------ 抜き出した文章
2025年5月19日
データ駆動型管理の光と影:アルゴリズムが再編する労使関係
職場におけるデジタル技術の活用が進展するにつれ、アルゴリズム管理の事例が増えてきています。人事評価からタスクの割り振り、そして生産性のモニタリングに至るまで、多様な場面でアルゴリズムが導入されるようになってきたからです。企業によっては、これらの技術を活用し、人件費の圧縮や業務の効率化を目指す動きが広がっています。
こうした動向に触れた消費者は、サービスの利便性やコストダウンを好意的に受け止めることが少なくありません。しかし、それでは働く側の人々はどうなのでしょうか。アルゴリズム管理が導入されると、モニタリングの強化や評価の自動化が進む一方で、労働者は雇用の不安や詳細な行動制御を感じるようになる場合があります。
アルゴリズム管理の特質としては、例えば、従来のように人間の管理職が直接監督するのではなく、プログラムによる継続的なデータ分析によって、誰がどのタイミングでどの仕事をするべきかが決定される点が挙げられます。
------------
------ 記録
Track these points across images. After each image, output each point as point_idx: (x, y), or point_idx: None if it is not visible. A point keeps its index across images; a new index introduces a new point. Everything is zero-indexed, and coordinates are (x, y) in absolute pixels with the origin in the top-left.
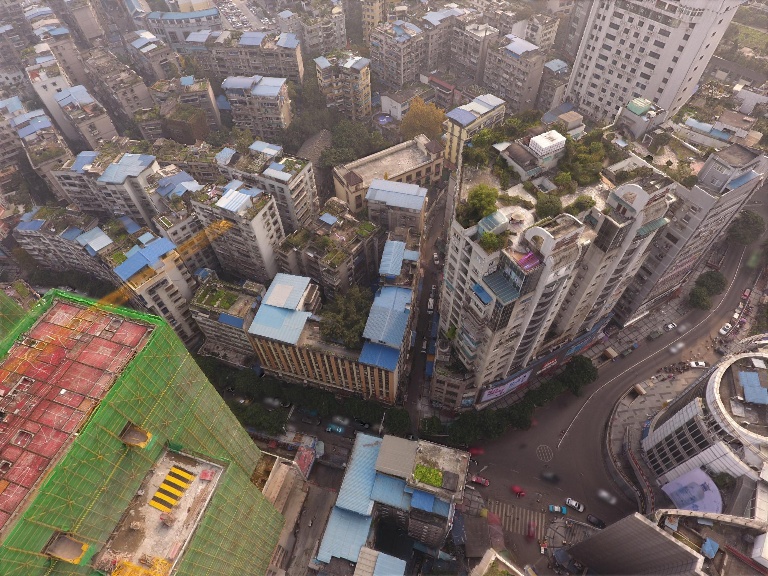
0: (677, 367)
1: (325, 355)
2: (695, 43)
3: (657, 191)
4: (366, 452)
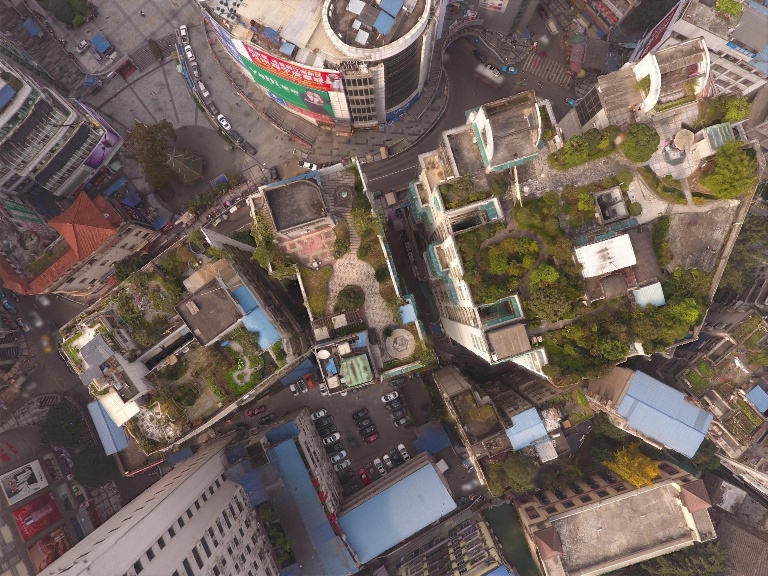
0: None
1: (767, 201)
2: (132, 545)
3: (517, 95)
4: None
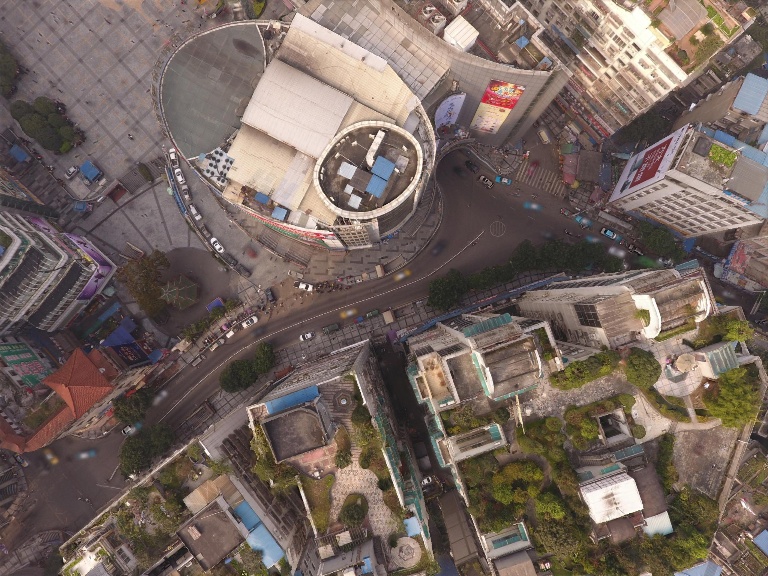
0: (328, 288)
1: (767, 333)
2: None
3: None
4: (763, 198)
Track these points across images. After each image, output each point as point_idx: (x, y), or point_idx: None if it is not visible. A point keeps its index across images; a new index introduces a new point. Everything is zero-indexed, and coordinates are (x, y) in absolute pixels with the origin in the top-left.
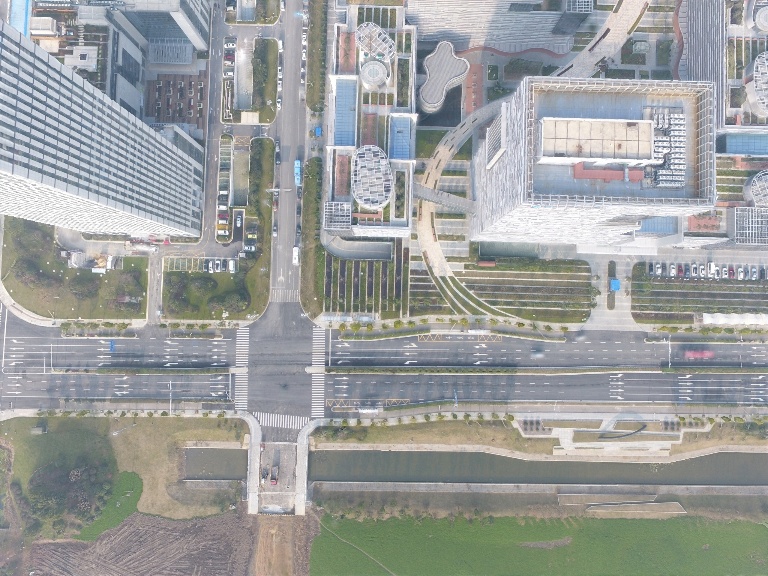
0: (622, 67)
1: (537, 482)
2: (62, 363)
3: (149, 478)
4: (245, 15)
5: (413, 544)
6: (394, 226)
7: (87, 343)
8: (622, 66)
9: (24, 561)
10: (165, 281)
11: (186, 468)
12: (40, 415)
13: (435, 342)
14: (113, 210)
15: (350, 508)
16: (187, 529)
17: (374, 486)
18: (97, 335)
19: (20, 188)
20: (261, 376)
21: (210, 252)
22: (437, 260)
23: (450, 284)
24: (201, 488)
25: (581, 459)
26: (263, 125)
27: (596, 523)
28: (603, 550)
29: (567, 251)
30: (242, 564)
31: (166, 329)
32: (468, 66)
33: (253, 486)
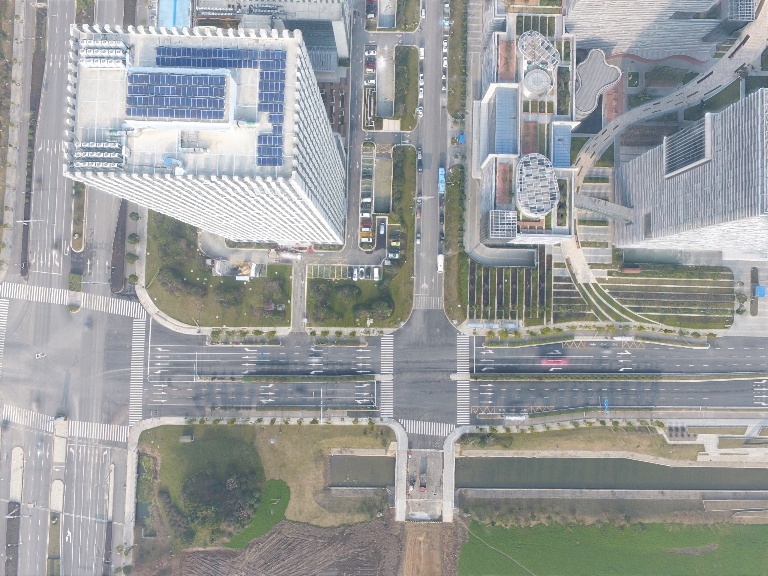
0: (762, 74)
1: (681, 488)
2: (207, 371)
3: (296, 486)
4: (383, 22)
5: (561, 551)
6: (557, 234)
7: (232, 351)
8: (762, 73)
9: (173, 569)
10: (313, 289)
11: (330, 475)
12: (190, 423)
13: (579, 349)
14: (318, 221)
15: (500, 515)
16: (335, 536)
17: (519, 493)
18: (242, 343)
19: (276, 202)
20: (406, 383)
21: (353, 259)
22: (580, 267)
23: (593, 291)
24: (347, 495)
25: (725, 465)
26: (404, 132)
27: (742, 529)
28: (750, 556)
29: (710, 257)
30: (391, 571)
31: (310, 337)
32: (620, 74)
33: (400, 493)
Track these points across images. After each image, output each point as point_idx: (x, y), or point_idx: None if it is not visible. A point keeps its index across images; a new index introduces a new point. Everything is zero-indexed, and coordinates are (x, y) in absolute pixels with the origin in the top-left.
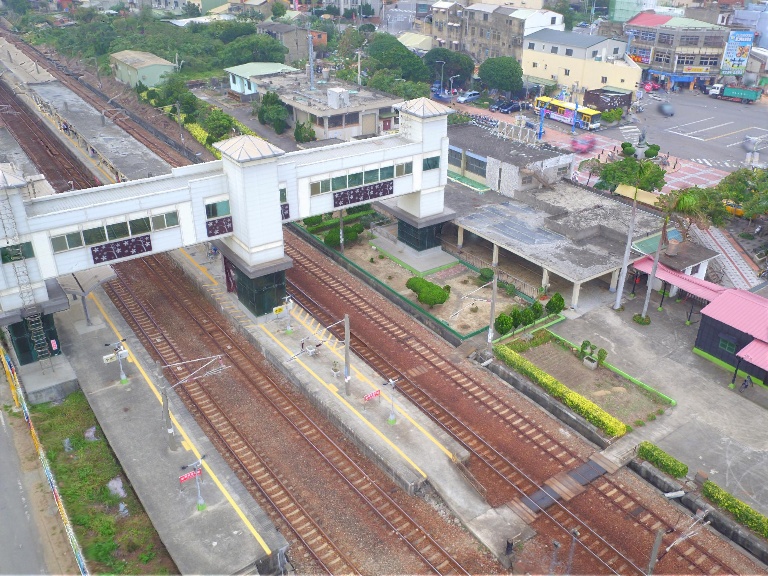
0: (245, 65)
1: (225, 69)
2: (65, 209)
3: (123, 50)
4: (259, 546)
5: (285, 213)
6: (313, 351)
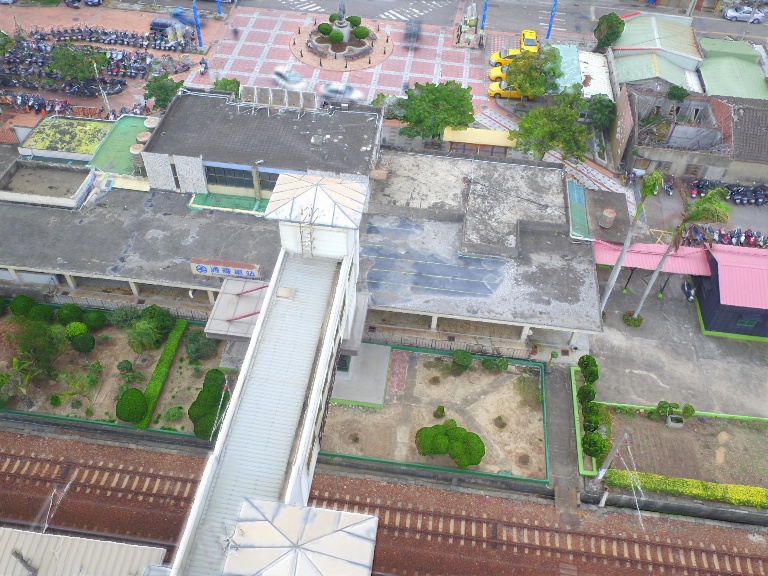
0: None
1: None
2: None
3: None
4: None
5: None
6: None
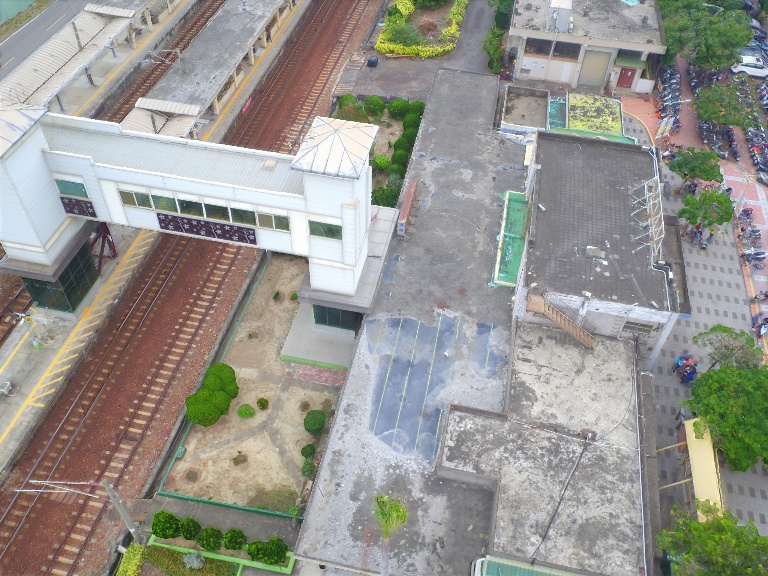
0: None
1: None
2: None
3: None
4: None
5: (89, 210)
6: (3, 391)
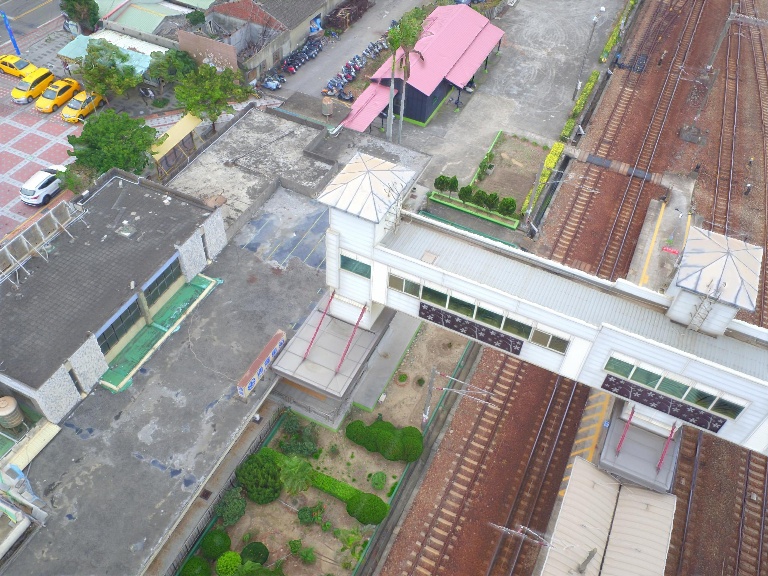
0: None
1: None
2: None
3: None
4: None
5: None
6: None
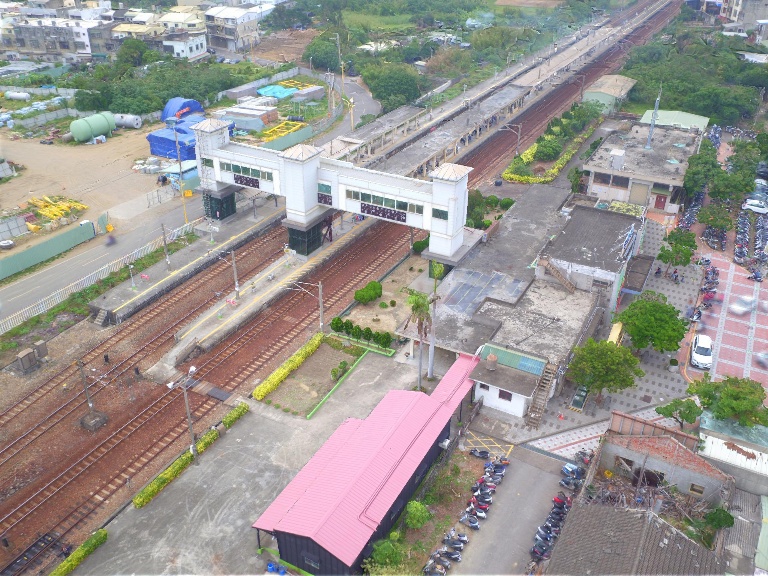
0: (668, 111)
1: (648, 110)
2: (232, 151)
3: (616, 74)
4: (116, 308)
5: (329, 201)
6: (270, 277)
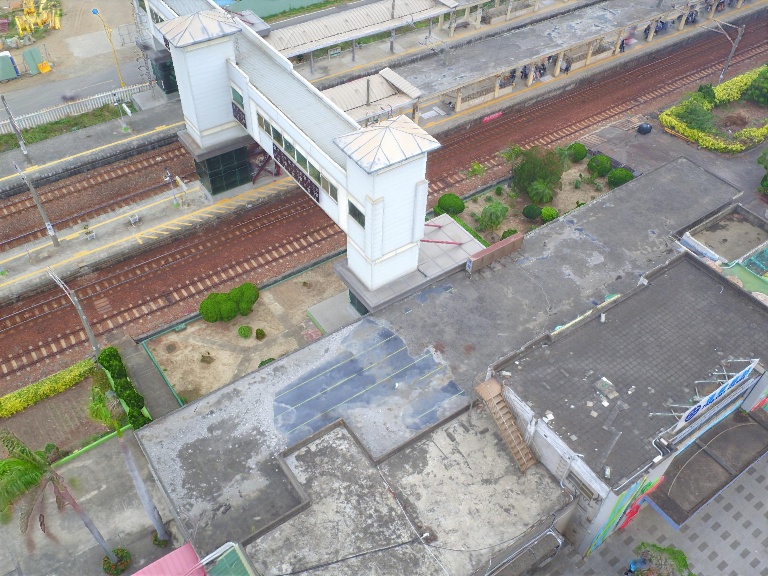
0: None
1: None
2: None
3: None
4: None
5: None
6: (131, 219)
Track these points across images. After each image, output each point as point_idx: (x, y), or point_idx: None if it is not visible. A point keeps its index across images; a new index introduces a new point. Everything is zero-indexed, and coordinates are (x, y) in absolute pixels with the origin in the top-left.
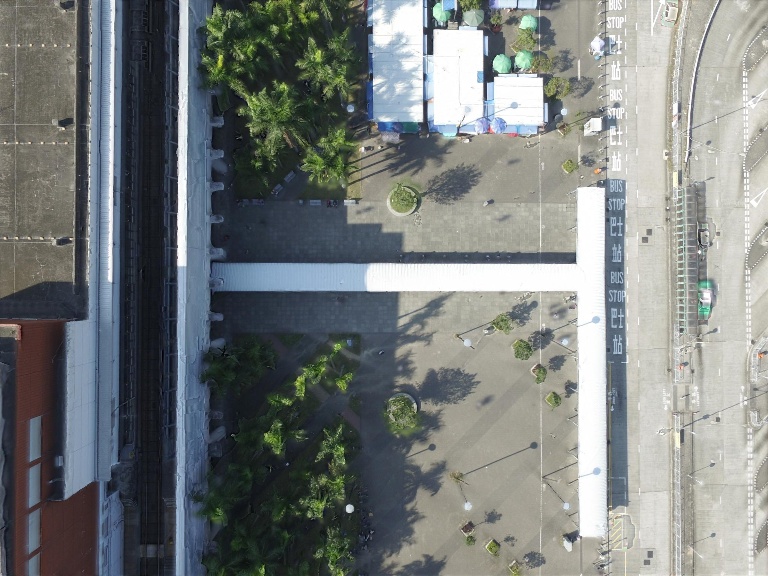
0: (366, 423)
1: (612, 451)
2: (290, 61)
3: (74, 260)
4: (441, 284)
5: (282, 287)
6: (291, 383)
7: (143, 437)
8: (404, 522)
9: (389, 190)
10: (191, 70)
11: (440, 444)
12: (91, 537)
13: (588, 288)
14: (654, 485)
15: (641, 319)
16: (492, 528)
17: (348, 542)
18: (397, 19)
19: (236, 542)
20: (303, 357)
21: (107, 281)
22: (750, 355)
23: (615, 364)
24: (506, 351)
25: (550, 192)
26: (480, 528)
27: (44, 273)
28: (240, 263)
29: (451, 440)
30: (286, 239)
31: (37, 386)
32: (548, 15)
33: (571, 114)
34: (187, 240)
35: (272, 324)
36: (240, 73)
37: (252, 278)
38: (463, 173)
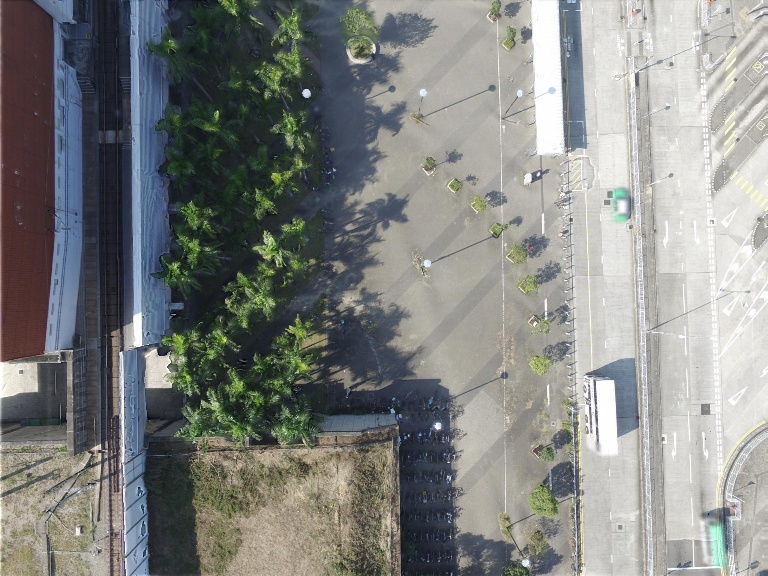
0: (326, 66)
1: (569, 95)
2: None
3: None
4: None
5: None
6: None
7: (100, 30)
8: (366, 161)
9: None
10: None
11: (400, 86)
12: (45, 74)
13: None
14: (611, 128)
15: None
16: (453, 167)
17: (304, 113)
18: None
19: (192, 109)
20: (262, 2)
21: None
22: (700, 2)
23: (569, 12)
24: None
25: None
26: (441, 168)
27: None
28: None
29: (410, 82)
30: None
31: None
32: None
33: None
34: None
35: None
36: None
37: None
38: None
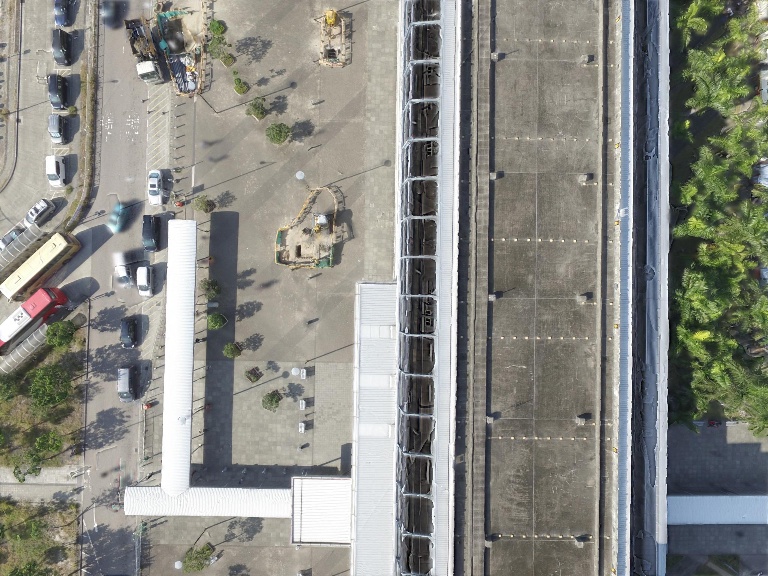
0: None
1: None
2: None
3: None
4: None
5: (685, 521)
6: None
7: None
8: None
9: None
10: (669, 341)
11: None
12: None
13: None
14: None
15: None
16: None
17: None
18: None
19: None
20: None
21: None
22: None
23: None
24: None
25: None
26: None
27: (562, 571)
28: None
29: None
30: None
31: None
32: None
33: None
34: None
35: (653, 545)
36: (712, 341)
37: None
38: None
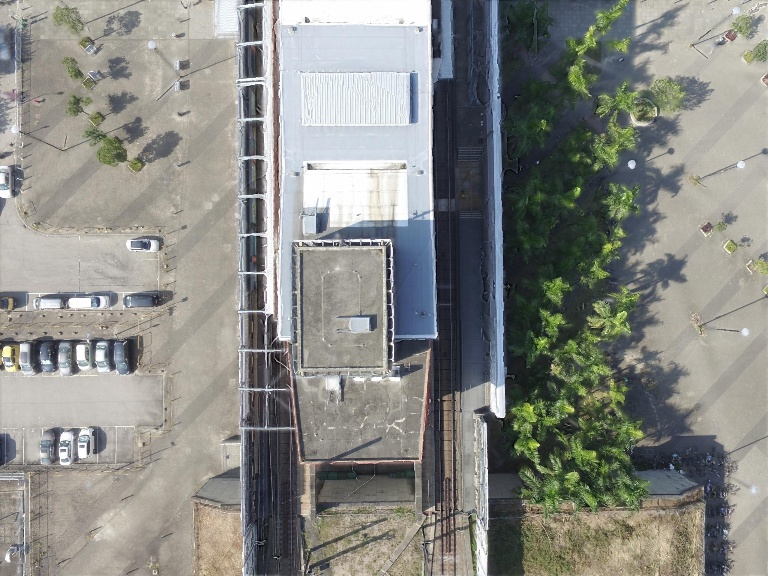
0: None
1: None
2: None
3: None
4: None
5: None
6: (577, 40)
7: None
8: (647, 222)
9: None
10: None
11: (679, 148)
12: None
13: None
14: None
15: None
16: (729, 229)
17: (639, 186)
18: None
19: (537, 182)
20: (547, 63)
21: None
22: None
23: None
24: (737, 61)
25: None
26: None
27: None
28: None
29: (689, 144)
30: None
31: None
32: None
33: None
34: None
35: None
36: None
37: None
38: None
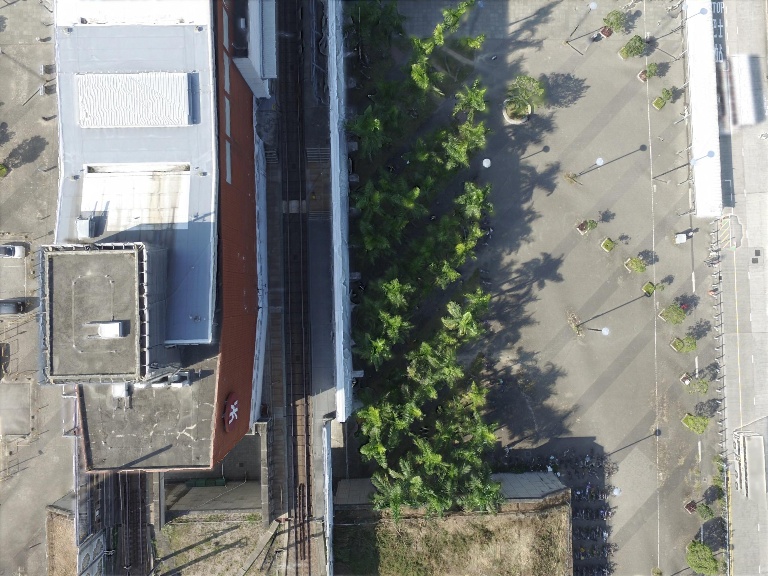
------------
指示 1.
抜き出した文章で、アルゴリズムが導入されるようになった場面として挙げられているものを全部書き出してください。
指示 2.
記録の最初から「4: (763, 198)」を含む行まで全部を、「Track」を「Follow」に変えて書き直してください。ほかはそのままにして、画像の部分は省いてください。

結果 1.
人事評価
タスクの割り振り
生産性のモニタリング

結果 2.
Follow these points across images. After each image, output each point as point_idx: (x, y), or point_idx: None if it is not visible. A point keeps its index across images; a new index introduces a new point. Everything is zero-indexed, and coordinates are (x, y) in absolute pixels with the origin in the top-left.
0: (677, 367)
1: (325, 355)
2: (695, 43)
3: (657, 191)
4: (366, 452)
0: None
1: (767, 201)
2: (132, 545)
3: (517, 95)
4: None
0: (328, 288)
1: (767, 333)
2: None
3: None
4: (763, 198)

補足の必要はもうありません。